Pelo conteúdo das mensagens, a Polícia Federal concluiu que a organização ainda era embrionária. Os integrantes não se conheciam pessoalmente e conversavam via aplicativos, como WhatsApp e Telegram. Além do possível atentado nos Jogos do Rio, o grupo também conversava sobre a compra de armamentos. Oito pessoas presas na Operação Hashtag foram condenadas pela Justiça Federal do Paraná em maio de 2017. A sentença foi a primeira com base na lei antiterrorismo, sancionada em março de 2016 pela então presidente Dilma Rousseff.
As penas variam entre 5 e 15 anos de prisão em regime fechado. Em maio deste ano, a 5ª Vara da Justiça Federal de Goiás tornou réus 11 brasileiros acusados de promover terrorismo e integrar uma organização criminosa.As investigações que levaram às denúncias tiveram início a partir da Operação Átila, da Polícia Federal. A denúncia do procurador Divino Donizete da Silva se fundamentou em informações extraídas de grupos de WhatsApp e do Facebook.
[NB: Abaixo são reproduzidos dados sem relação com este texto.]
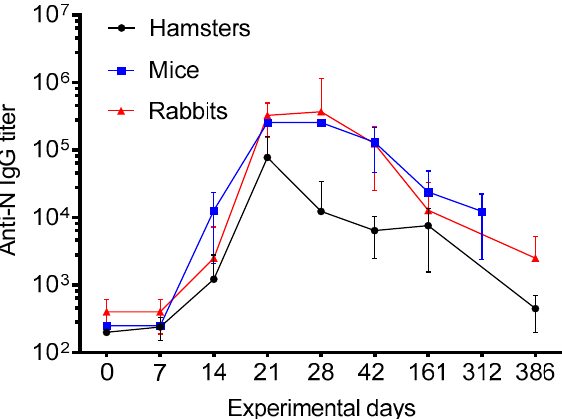
Figure 2. N-specific IgG titers ( y -axis: median values and Q1:Q3 ranges) measured in immunized mice (n = 5 per time point), hamsters (n = 5 per time point) and rabbits (n = 10 per time point). Animals were immunized on days 0 and 14.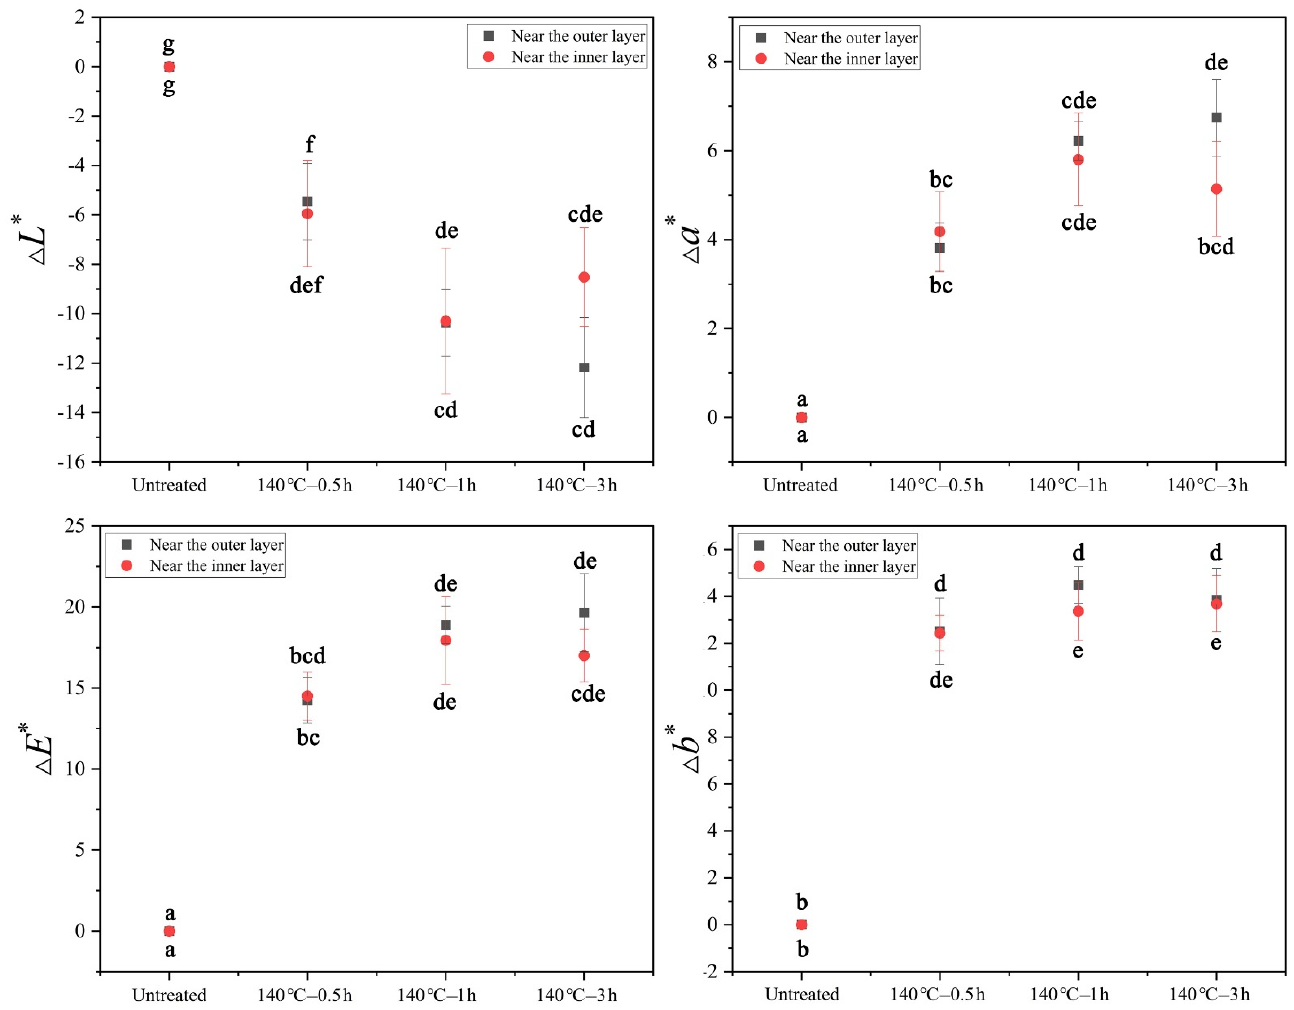
Figure 3. The variation in bamboo color after tung oil treatment at 140 °C for 0–3 h. (* Note: Mean values followed by the same superscript letters (a, b, c, d, e, f or g) in the same column are not significantly different at <0.05. Values in parentheses are standard deviations. Outer: the surface near the outer layer of bamboo. Inner: the surface near the inner layer of bamboo.).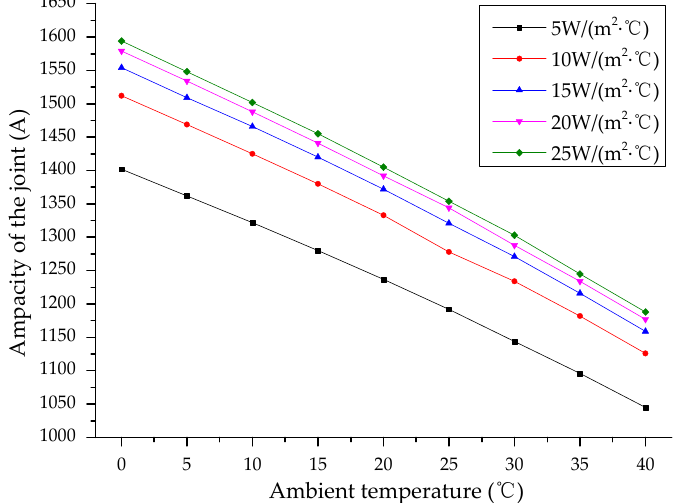
Figure 17. Cable joint ampacity under different ambient temperatures.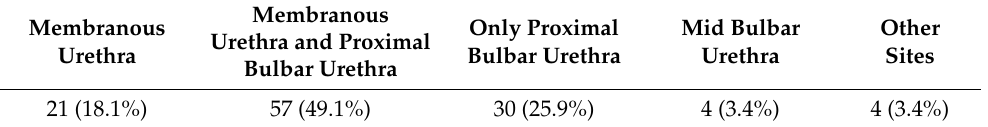
Table 1. Location of the urethral injury in 116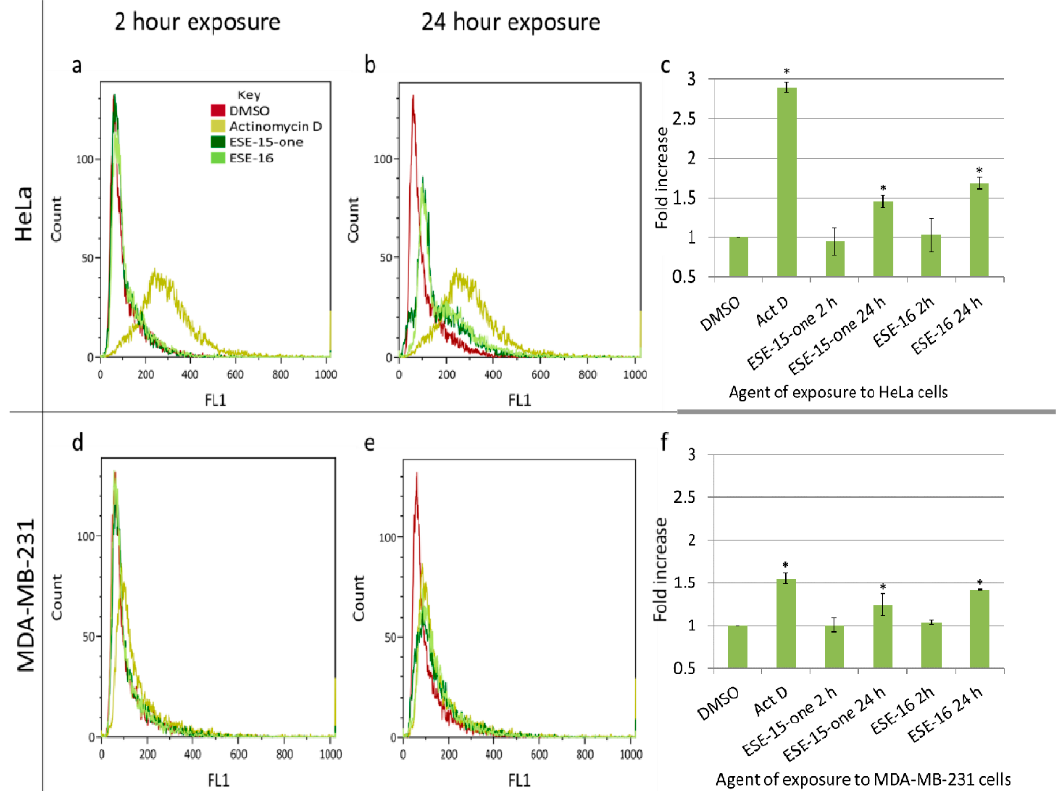
Figure 5. Quantification of the loss in the mitochondrial transmembrane potential induced by ESE-15-one and ESE-16 exposure. Overlay histograms of HeLa ( a ) and MDA-MB-231 ( d ) cells after a 2 h exposure to the compounds. Overlay histograms of HeLa ( b ) and MDA-MB-231 ( e ) cells after a 24 h exposure to the compounds, showing a right shift in the curve indicating the loss of mitochondrial transmembrane potential. The fold-increase in mitochondrial membrane depolarization is summarized in bar charts for HeLa-( c ) and for MDA-MB-231 cells ( f ). Standard deviation represented by error bars, * p < 0.05. The key provided in (a) applies to all the overlay histograms presented.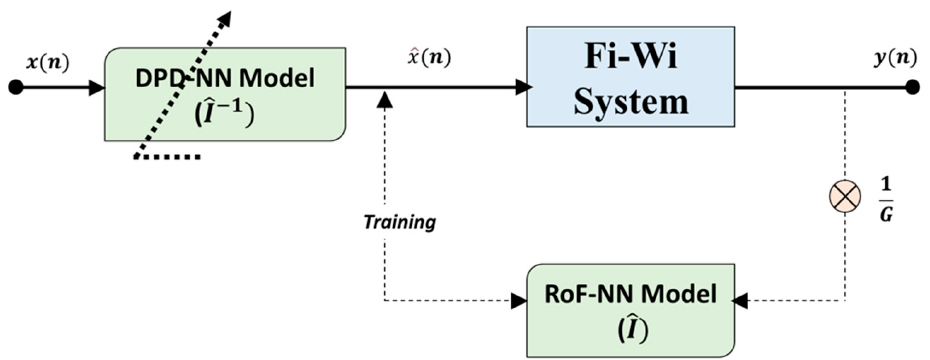
Figure 2. Block schematic of the RoF system, which includes a DPD system based on CNN. The RoF NN model ˆ I is produced by transmitting I/P and O/P through a RoF connection. Then, to train I , we backpropagate error through I − 1 . By cascading the DPD-RoF model to an RoF connection, the model is linearized. DPD is performed in the digital baseband, hence no DACs or ADCs are required. Algorithm 1 displays the relationship between how CNN is created and taught.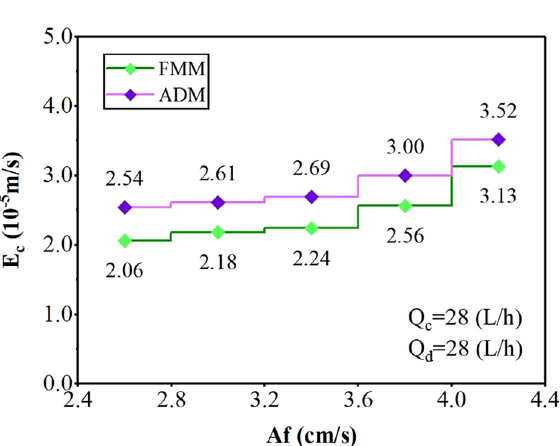
Figure 7. The effect of pulsation intensity on the continuous phase axial dispersion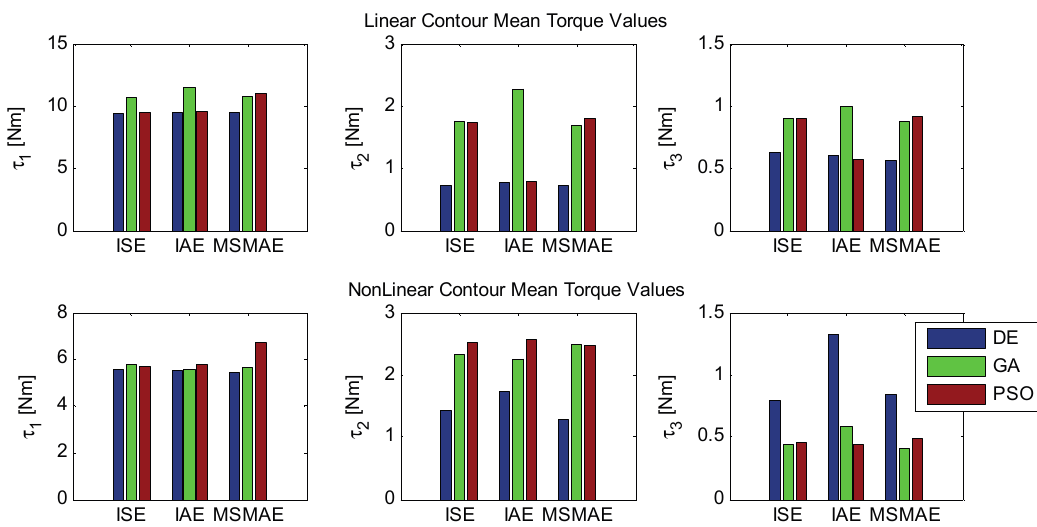
Figure 7. Mean required torques for both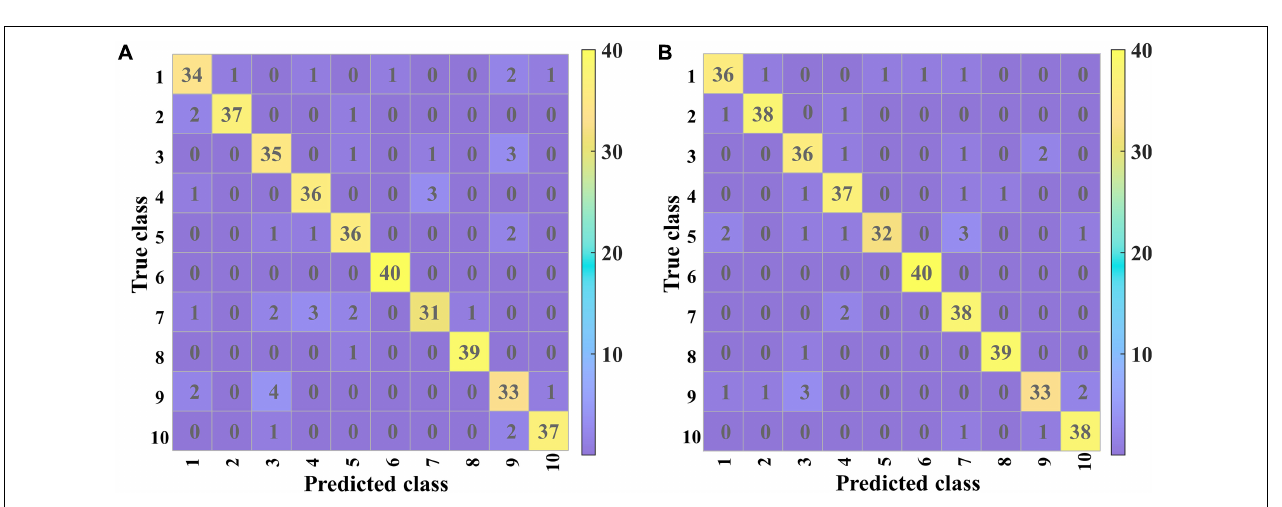
FIGURE 7 | Connected saliency maps for spectral matrix of soybean seeds in prediction set from ten varieties based on 2D-PCSA-ResNet. The two spectra at the bottom are same and are the average spectra from prediction set.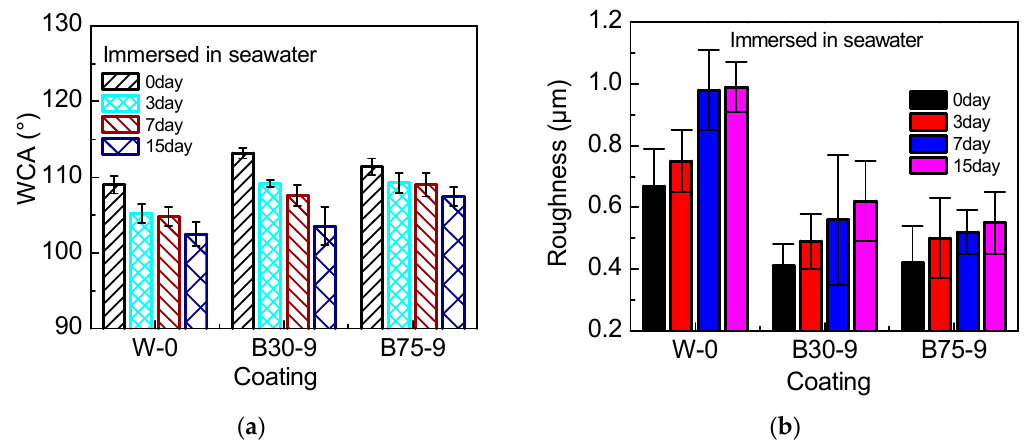
Figure 9. The relationship between immersion time and WCA ( a ), roughness ( b ).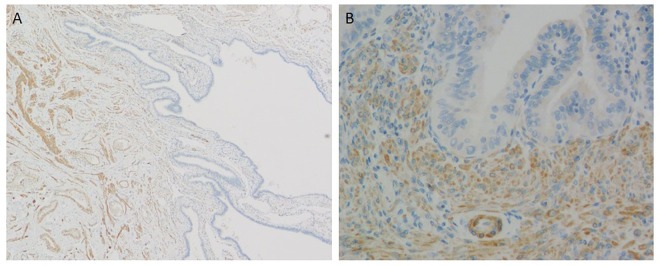
Filamin A expression in the human fallopian tube.A. low-power view, B. high-power view. Filamin A is expressed in smooth muscle bundles of the tubal wall. The immunoreactivity of the epithelium for filamin A is undetectable or only faint in the tubal epithelium.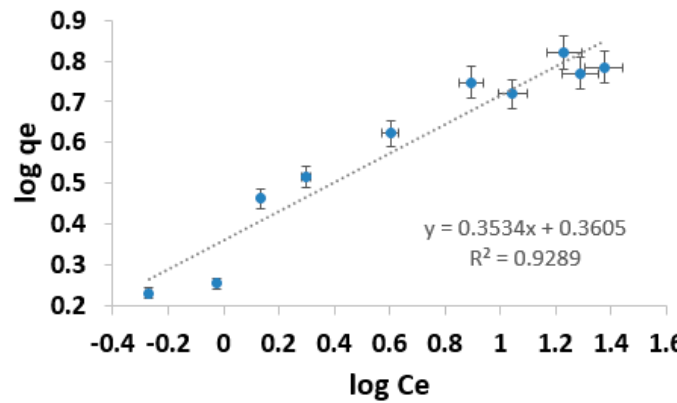
Figure 6. Freundlich isotherm for the adsorption of As (III) onto composite with error bars. 3.6. Comparison of the Maximum Adsorption Capacity (q m ) for As (III)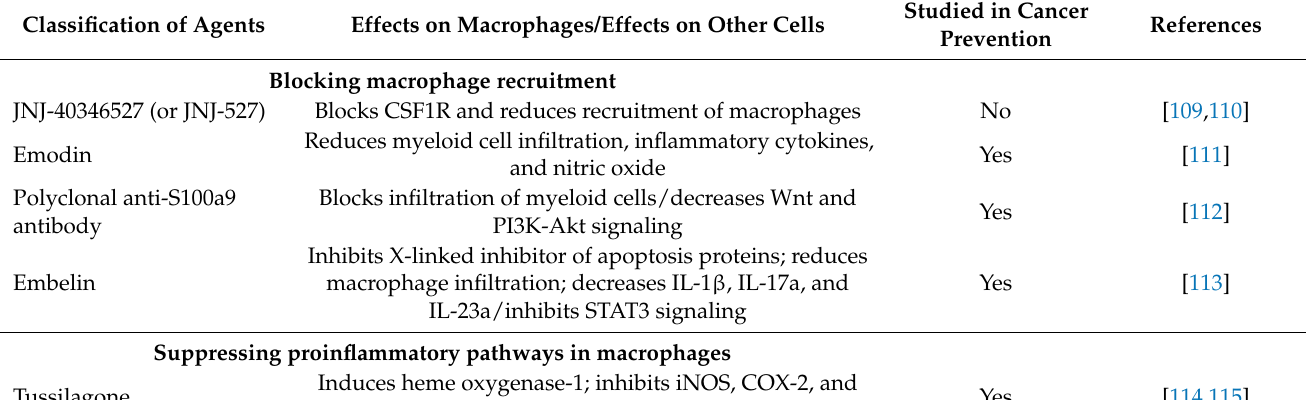
Table 2. Selected agents targeting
Weverton Costa Nascimento, um dos investigados, se identificava como Abu Omar Al-Brazili e administrava dois grupos no WhatsApp intitulados “Estado do Califado Islâmico” e “Na via de Alá, vamos”. Segundo o MPF, o Estado do Califado Islâmico foi criado por Thiago da Silva Ramos Benedito para “discutir a criação de uma célula terrorista no Brasil”.